First thing’s first. You are paying for the view.
The dishes served were OK. But hardly inspiring. Then again, why are you paying too much attention to the food when you should be looking at the stunning view? Meh. It’s Melbourne. I live here.
The cauliflower veloute was rich and velvety and a great contrast the smokiness of the mussels; however it, like a number of the dishes, lacked seasoning. And with no salt present on the table, this couldn’t be corrected. The accompanying Pinot Gris was a great match, as were the other wines throughout the night. Eureka 89 gets a big 10/10 for their wine selection and matching… particularly the 2006 Rolf Binder Veritas ‘Bulls Blood’ Shiraz – an absolute cracker of a wine! But more about that later.
The second course was a seared matchbox sized piece of snapper, with a smear of heavily scented vanilla puree, a nicely turned (but undercooked, in my opinion) Jerusalem artichoke and a few other bits and pieces, there to provide some texture, I assume. The vanilla puree picked up the vanilla notes in the accompanying Chardonnay, but it became a little overpowering. The snapper was well seasoned, however the other elements of the dish were not so lucky.
The third course was a ballotine chicken wing (the size of a football for hamsters, if hamsters played football), a petite 1/2 scotch (quail) egg, a matchstick filled with something (I forget) and a great blob of mushroom puree which overpowered the whole dish. Chicken (again, under seasoned) doesn’t really taste of much; the puree killed it. The least favourite dish of the night by a mile.

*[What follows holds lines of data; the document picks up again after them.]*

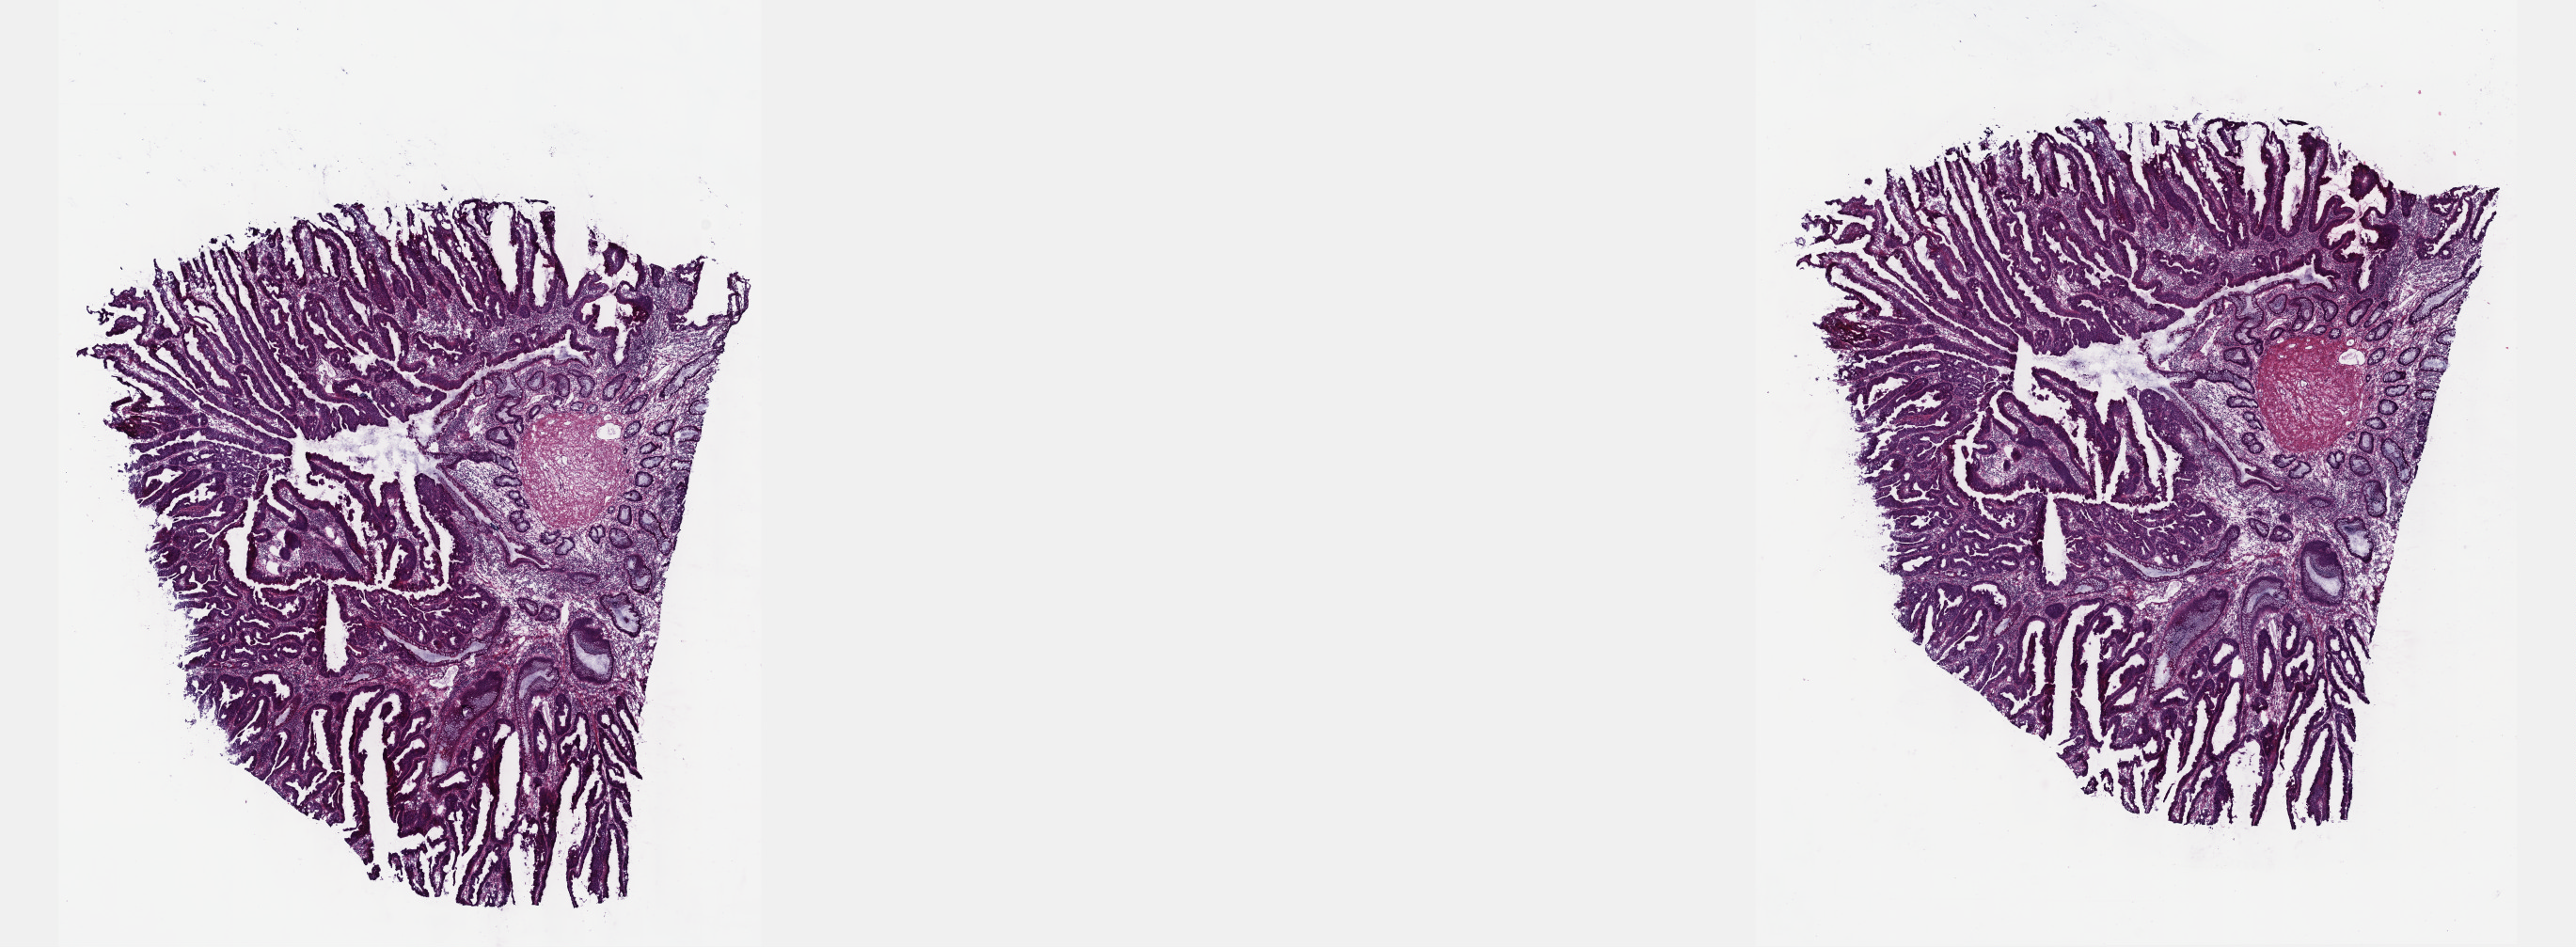
Whole-slide histology image, H&E — low-resolution overview of the scanned area, about 22.1 x 8.1 mm; frozen section from the top of the tissue portion; colon, primary tumour sample. Female, age 42 years at initial diagnosis. Slide review estimates, as recorded: tumour cells 60%, tumour nuclei 60%, normal cells 25%, stromal cells 15%, necrosis 0%. Inflammatory infiltration, as recorded: lymphocyte infiltration 5%, monocyte infiltration 2%, neutrophil infiltration 2%.
- TNM: T3 N0 MX
- lymph nodes positive (case pathology): 0 of 24 examined
- AJCC pathologic stage: IIA (7th edition)
- diagnosis: Mucinous adenocarcinoma (descending colon)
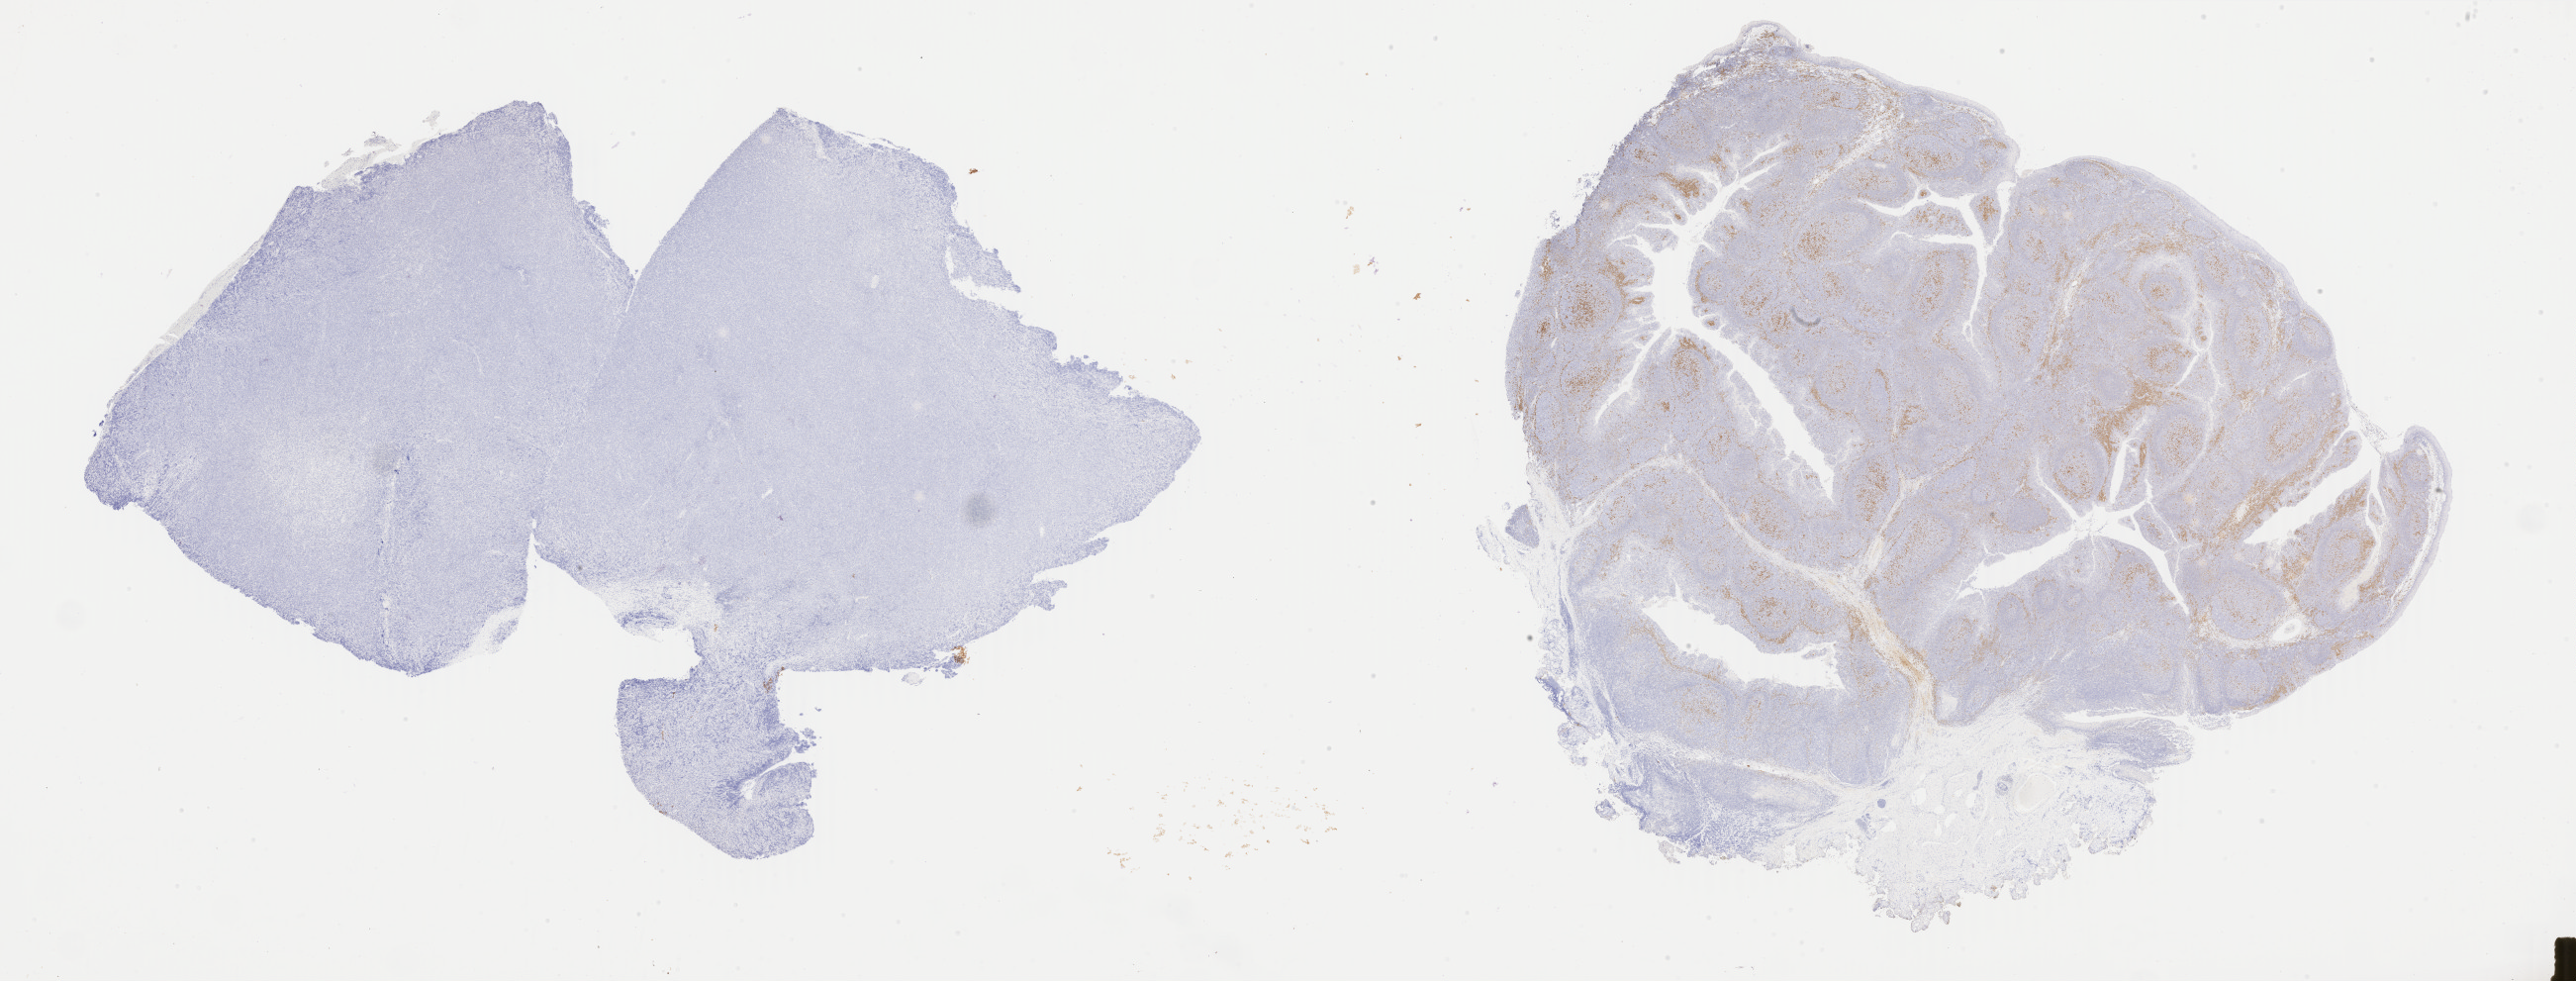
IHC for IRF4/MUM1, whole-slide image — a low-resolution overview of the entire scanned area, about 41.4 x 15.8 mm, tumor tissue. Male, age 7 years at initial diagnosis.
* histologic diagnosis: Diffuse large B-cell lymphoma, NOS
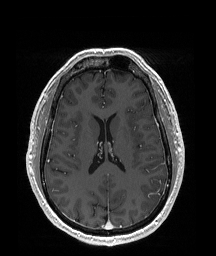
Brain MRI from a brain-tumour surgery series, one axial slice. T1-weighted post-contrast. 1 mm slice thickness. 216 × 256 image matrix. Case-level facts recorded for this patient, not image findings: histopathology: Glioblastoma; WHO grade: 4; IDH mutation: no; tumour location: Left Temporal Parietal.
Annotated regions visible in this slice (manually delineated by an expert):
- tumour: bounding box <141,178,166,211> (left, top, right, bottom; pixels)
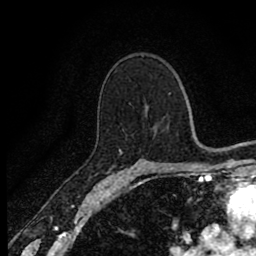
Breast MRI (dynamic contrast-enhanced), one axial slice. Slice 57 of 80 in the series (ordered by position). Cropped to one breast. Dynamic contrast-enhanced series, time point 2 of 8 at this slice position (early post-contrast). 1.5 T. TE 2.7 ms, TR 6.8 ms. 2 mm slice thickness. 256 × 256 image matrix, field of view 145 × 145 mm. Female patient.
Outlined on this slice (semi-automatic segmentation, software-assisted and operator-edited):
- enhancing-tissue mask used for the functional tumour volume (all voxels passing the contrast-enhancement thresholds inside the analysis volume; usually the tumour): bounding box [x1, y1, x2, y2] px = [119, 151, 122, 154]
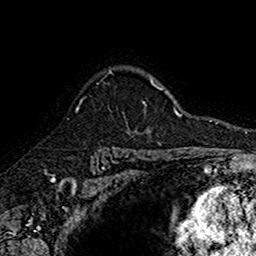
Breast MRI (dynamic contrast-enhanced), one axial slice; position 120 of 160 along the scan axis; cropped to one breast; dynamic contrast-enhanced series, time point 2 of 7 at this slice position (early post-contrast); 1.5 T; TE 2.7 ms, TR 5.7 ms; 1 mm slice thickness; 256 × 256 image matrix. Female patient.
Structures marked on this image (semi-automatically segmented with operator editing):
- enhancing-tissue mask used for the functional tumour volume (all voxels passing the contrast-enhancement thresholds inside the analysis volume; usually the tumour): bounding box <76,69,139,135> (left, top, right, bottom; pixels)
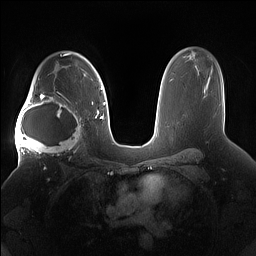
Breast MRI (dynamic contrast-enhanced), one axial slice. Slice 108 of 160 in the series (ordered by position). Dynamic contrast-enhanced series, time point 2 of 7 at this slice position (early post-contrast). 1.5 T. TE 1.4 ms, TR 5 ms. 1.2 mm slice thickness. 256 × 256 image matrix, field of view 380 × 380 mm. Female patient.
Annotated regions visible in this slice (semi-automatically segmented with operator editing):
- enhancing-tissue mask used for the functional tumour volume (all voxels passing the contrast-enhancement thresholds inside the analysis volume; usually the tumour): bounding box <15,91,85,158> (left, top, right, bottom; pixels)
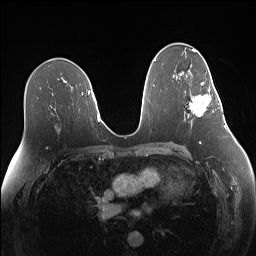
Breast MRI (dynamic contrast-enhanced), one axial slice; position 81 of 160 along the scan axis; dynamic contrast-enhanced series, time point 2 of 7 at this slice position (early post-contrast); 1.5 T; TE 1.4 ms, TR 5 ms; 1.1 mm slice thickness; 256 × 256 image matrix, field of view 340 × 340 mm. Female patient.
Annotated regions visible in this slice (semi-automatically segmented with operator editing):
- enhancing-tissue mask used for the functional tumour volume (all voxels passing the contrast-enhancement thresholds inside the analysis volume; usually the tumour): bounding box (x1, y1, x2, y2) in pixels: (190, 83, 219, 116)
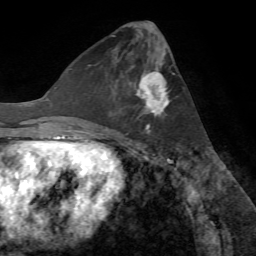
Breast MRI (dynamic contrast-enhanced), one axial slice. Position 29 of 72 along the scan axis. Cropped to one breast. Dynamic contrast-enhanced series, time point 2 of 7 at this slice position (early post-contrast). 1.5 T. TE 4.2 ms, TR 8.7 ms. 256 × 256 image matrix. Female patient.
Structures marked on this image (semi-automatically segmented with operator editing):
- enhancing-tissue mask used for the functional tumour volume (all voxels passing the contrast-enhancement thresholds inside the analysis volume; usually the tumour): bounding box [x1, y1, x2, y2] px = [115, 50, 170, 132]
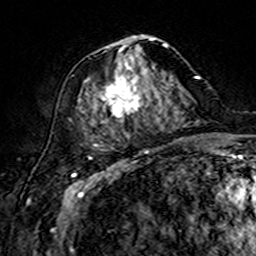
Breast MRI (dynamic contrast-enhanced), one axial slice. Slice 69 of 160 in the series (ordered by position). Cropped to one breast. Dynamic contrast-enhanced series, time point 2 of 7 at this slice position (early post-contrast). 3 T. TE 4.6 ms, TR 7.4 ms. 1 mm slice thickness. 256 × 256 image matrix. Female patient.
Structures marked on this image (semi-automatically segmented with operator editing):
- enhancing-tissue mask used for the functional tumour volume (all voxels passing the contrast-enhancement thresholds inside the analysis volume; usually the tumour): bounding box (x1, y1, x2, y2) in pixels: (91, 35, 175, 138)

The second best dish of the night was the aged beef fillet, 36-hour braised cheek, suet pie – a carnivore’s wet dream and a vego’s worst nightmare. A cracking dish and the seasoning wasn’t too bad, although I realised that I wasn’t a great fan of suet pastry as it was a little too dumpling-y for me… kind of like eating undercooked pastry, but I think this was how it was meant to be(?). The Rolf Binder nectar of the heavens was very well received to the point where we were pretty close to getting up and doing a jig (the wine was slowly taking effect) when we found out that this wine would also the accompaniment to the next course, which turned out to be my favourite.
Goat’s curd panna cotta, quince jelly and an oat biscuit stick, which we were instructed to crumble or dunk. Now I usually get pissed off when I go to a restaurant and have a dish served to me that I could make at home, but this is one where I’m glad they did because it was a ripper! Simple. Tasty. Balanced. Inspiring. And of course, lashings of Rolf Binder to wash it down with.
The last dish was a bit of a let down. It was a fairly uninspiring: A cute, but undercooked pear with a chocolate soufflé and a quenelle of homemade mascarpone (see: hamsters playing football), which I thought was impressive, but I’ve just looked up how to make it, so I’m not that impressed anymore. Oh and there was some orange so it was meant to be like a Jaffa. Probably. The highlight was the accompanying Pedro Ximenez.
The service (a wonderful German girl) was extremely attentive; given we were one of only three tables dining, I guess you’d expect nothing less. At the very least, our server was friendly and seemed to genuinely respond to our banter.
If you can afford to spend $195 on a degustation in Melbourne, then I’d recommend stumping up an extra $70 and heading to Jacques Reymond. You won’t get that spectacular view, but in a culinary sense, Jacques is AFL to Eureka’s VFL; leagues apart. However, if you’re from out of town and you probably won’t be as picky (as me) because you’ll be too busy taking in Melbourne’s skyline.
Level 89, Eureka Tower, 7 Riverside Quay, Southbank 3006
(03) 9693 8889
Good for: the views, out-of-towners, wonderful German waitresses, goat’s curd panna cotta, Rolf Binder Veritas ‘Bulls Blood’ Shiraz… a cracker!